China: Ban on rare earth-related technologies suspended
In October, China imposed export controls on rare earth-related technologies in October 2025. The decision was published in the Ministry of Commerce Announcement No. 62 of 2025.
In accordance with this Announcement, the following items were not allowed to be exported without a license:
(i) Technologies and carriers related to rare earth mining, smelting and separation, metal smelting, magnetic material manufacturing, and recycling of rare earth secondary resources; (Control Code: 1E902.a)
(ii) Technologies for the assembly, commissioning, maintenance, repair, and upgrading of production lines related to rare earth mining, smelting and separation, metal smelting, magnetic material manufacturing, and rare earth secondary resource recycling. (Control Code: 1E902.b)
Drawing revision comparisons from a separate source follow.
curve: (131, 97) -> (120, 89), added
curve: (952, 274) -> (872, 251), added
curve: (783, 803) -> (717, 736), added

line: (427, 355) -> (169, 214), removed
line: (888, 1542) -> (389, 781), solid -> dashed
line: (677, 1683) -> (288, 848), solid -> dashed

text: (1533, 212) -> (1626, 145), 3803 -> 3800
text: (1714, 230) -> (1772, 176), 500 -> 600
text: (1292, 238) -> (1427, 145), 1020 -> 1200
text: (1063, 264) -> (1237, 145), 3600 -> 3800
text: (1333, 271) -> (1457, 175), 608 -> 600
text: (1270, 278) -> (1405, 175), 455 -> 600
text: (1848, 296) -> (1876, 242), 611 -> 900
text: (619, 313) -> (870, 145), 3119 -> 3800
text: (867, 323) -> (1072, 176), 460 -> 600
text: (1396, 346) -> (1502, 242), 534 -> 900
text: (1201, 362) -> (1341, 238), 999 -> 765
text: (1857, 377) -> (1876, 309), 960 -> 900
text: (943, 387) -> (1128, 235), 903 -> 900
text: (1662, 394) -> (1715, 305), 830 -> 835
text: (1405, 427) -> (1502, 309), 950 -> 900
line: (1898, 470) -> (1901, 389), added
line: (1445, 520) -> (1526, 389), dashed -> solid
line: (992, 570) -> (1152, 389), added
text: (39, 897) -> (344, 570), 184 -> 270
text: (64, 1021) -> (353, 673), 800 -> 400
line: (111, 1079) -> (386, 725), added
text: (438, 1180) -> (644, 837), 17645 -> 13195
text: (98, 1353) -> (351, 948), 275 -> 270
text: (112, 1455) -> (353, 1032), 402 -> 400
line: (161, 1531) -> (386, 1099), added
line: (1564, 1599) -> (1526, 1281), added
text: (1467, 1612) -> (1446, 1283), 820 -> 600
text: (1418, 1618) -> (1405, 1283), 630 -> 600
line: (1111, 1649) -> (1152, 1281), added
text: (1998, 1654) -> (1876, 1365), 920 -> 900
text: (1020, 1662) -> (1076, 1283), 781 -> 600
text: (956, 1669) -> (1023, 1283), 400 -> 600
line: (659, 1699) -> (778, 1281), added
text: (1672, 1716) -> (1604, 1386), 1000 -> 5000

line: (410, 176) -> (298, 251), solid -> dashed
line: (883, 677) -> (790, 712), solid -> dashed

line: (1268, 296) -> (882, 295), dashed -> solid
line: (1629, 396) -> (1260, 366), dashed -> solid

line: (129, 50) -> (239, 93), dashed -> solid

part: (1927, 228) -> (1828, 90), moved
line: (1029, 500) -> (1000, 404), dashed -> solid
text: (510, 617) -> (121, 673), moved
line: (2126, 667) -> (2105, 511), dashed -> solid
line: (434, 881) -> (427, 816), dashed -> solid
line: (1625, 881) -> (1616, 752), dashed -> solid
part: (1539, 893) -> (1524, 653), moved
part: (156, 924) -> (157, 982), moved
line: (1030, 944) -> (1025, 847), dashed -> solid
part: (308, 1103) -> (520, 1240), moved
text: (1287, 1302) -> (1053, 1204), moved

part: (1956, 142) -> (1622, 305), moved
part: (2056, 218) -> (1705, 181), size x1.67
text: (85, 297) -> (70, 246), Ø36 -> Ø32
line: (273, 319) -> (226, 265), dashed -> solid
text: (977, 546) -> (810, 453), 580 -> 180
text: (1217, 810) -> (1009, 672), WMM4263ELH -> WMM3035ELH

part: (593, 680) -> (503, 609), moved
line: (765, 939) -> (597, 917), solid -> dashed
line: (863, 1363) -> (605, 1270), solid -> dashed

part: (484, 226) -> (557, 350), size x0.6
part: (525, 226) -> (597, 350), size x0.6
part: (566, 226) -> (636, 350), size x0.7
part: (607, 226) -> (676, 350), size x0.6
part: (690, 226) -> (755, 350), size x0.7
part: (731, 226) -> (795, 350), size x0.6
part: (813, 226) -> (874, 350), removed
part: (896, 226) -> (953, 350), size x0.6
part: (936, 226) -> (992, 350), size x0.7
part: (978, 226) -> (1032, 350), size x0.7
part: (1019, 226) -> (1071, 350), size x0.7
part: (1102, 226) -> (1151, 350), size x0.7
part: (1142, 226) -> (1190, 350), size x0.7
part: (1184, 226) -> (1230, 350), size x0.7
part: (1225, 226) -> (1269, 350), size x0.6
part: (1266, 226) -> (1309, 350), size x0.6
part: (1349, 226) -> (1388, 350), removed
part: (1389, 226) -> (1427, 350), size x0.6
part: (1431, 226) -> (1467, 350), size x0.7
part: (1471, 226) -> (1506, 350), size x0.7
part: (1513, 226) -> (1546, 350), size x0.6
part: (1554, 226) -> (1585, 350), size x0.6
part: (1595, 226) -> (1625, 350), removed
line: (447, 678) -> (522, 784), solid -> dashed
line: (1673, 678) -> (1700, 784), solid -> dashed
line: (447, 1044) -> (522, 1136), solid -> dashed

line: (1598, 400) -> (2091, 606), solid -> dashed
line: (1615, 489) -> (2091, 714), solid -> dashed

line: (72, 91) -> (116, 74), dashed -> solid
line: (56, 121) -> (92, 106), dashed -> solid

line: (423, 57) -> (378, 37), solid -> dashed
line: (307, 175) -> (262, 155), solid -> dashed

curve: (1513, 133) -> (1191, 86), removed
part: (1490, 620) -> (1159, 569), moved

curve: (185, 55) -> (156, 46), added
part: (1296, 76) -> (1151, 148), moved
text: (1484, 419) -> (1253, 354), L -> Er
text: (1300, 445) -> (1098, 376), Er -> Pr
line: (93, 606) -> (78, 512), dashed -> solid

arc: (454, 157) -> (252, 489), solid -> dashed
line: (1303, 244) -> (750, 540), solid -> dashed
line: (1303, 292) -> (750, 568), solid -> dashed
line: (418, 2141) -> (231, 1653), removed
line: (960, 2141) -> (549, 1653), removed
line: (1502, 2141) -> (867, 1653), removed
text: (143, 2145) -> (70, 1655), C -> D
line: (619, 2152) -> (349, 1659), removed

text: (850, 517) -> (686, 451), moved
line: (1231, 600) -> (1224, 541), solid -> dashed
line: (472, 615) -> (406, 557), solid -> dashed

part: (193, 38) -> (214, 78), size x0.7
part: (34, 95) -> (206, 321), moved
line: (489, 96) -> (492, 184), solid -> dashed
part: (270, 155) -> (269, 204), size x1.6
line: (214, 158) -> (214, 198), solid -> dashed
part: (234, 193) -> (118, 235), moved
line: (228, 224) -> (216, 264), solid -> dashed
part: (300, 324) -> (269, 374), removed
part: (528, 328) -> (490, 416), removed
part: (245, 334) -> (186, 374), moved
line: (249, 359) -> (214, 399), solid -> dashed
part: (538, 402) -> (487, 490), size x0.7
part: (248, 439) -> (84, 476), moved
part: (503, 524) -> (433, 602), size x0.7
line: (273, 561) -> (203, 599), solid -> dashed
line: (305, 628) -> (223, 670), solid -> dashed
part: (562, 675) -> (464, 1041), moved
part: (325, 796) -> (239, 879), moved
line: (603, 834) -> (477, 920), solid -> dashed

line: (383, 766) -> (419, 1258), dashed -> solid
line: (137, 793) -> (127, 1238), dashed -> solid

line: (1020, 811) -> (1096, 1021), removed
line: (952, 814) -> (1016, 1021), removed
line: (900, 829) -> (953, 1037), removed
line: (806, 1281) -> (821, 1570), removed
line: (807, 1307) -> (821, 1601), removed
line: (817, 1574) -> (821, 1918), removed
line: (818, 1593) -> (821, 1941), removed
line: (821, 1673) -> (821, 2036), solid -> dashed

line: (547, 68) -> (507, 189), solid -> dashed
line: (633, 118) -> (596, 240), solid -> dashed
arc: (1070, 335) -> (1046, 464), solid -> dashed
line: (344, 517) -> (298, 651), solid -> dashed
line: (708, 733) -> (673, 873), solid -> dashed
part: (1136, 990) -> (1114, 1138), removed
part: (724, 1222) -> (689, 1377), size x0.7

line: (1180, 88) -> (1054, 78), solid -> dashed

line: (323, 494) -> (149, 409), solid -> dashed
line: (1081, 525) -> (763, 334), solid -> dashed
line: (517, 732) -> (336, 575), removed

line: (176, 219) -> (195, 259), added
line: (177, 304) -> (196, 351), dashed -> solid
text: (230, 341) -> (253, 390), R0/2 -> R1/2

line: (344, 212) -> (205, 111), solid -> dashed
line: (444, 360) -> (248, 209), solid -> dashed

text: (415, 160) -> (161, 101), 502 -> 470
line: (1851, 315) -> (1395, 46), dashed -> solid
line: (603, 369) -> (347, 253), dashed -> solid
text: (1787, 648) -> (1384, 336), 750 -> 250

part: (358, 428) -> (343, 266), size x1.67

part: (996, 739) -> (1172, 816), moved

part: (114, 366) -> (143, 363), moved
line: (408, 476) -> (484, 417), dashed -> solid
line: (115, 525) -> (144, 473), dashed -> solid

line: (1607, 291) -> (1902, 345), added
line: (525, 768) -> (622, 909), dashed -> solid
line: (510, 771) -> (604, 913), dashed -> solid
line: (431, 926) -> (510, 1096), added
The Announcement 62 contained the following provisions:
Exporters must apply for a dual-use export license from the Ministry of Commerce before exporting any non-controlled goods, technologies, or services if they know these items will be used in foreign rare-earth mining, smelting, separation, metal smelting, magnetic-material production, or recycling of secondary rare-earth resources. Export without a license is prohibited. Definitions of the rare-earth-related terms follow the Regulations on the Administration of Rare Earths, and “magnetic material manufacturing technology” specifically covers samarium-cobalt, neodymium-iron-boron, and cerium magnet technologies. Covered technology includes design data, process documents, parameters, and simulations.
The term “export operators” includes all Chinese and foreign individuals or organizations within China, and “export” covers any transfer of the listed items from China to abroad or provision to foreign parties—including through licensing, investment, research, employment, consulting, or similar activities.
Exporters must apply for export licenses as required, and submit the appropriate technology-transfer statements when exporting or providing controlled technology either overseas or to foreign persons inside China. They must also comply with license-use and reporting obligations.
Exporters should maintain strong compliance practices, understand the performance and end-use of their items, and consult the Ministry of Commerce if uncertain whether the announcement applies.
No organization or individual may provide intermediary, logistics, financial, or platform services for activities that violate this announcement. Service providers must check whether exporters’ activities fall under these rules and whether licenses have been obtained.
Technologies already public, used in basic scientific research, or required for standard patent filings are exempt. Unauthorized disclosure of non-public controlled technology after the effective date will be penalized.
Chinese individuals and organizations may not, without approval, offer substantive assistance to overseas rare-earth mining, smelting, magnetic-material production, or recycling activities. Violations will be punished under relevant export-control laws and regulations.
However, the above described export controls were recently suspended.
On the 7 November, the Announcement No. 70 of 2025 was published, announcing the suspension of the implementation of Announcements No. 55, 56, 57, and 58 of 2025 and Announcements No. 61 and 62 of 2025 issued by the Ministry of Commerce and the General Administration of Customs. This means that, for an indefinite time, the export controls on rare earth-related technologies were suspended.